- _To-do item_
What do the lines from the one containing "15 sept. 2018 à 14:16" through the end of the entries say? Quote them exactly, and only them.

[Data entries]
□ □ □ □
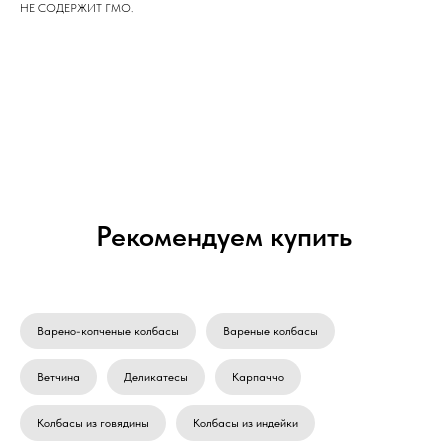
НЕ СОДЕРЖИТ ГМО.
Рекомендуем купить
Варено-копченые колбасы
Вареные колбасы
Ветчина
Деликатесы
Карпаччо
Колбасы из говядины
Колбасы из индейки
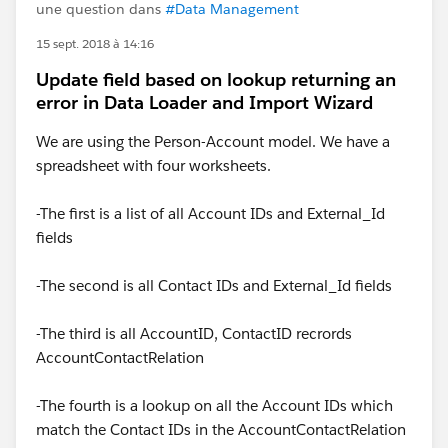
une question dans
#Data Management
15 sept. 2018 à 14:16
Update field based on lookup returning an
error in Data Loader and Import Wizard
We are using the Person-Account model. We have a
spreadsheet with four worksheets.
-The first is a list of all Account IDs and External_Id
fields
-The second is all Contact IDs and External_Id fields
-The third is all AccountID, ContactID recrords
AccountContactRelation
-The fourth is a lookup on all the Account IDs which
match the Contact IDs in the AccountContactRelation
□ □ □ □
- _Response to this task_
15 sept. 2018 à 14:16
Update field based on lookup returning an
error in Data Loader and Import Wizard
We are using the Person-Account model. We have a
spreadsheet with four worksheets.
-The first is a list of all Account IDs and External_Id
fields
-The second is all Contact IDs and External_Id fields
-The third is all AccountID, ContactID recrords
AccountContactRelation
-The fourth is a lookup on all the Account IDs which
match the Contact IDs in the AccountContactRelation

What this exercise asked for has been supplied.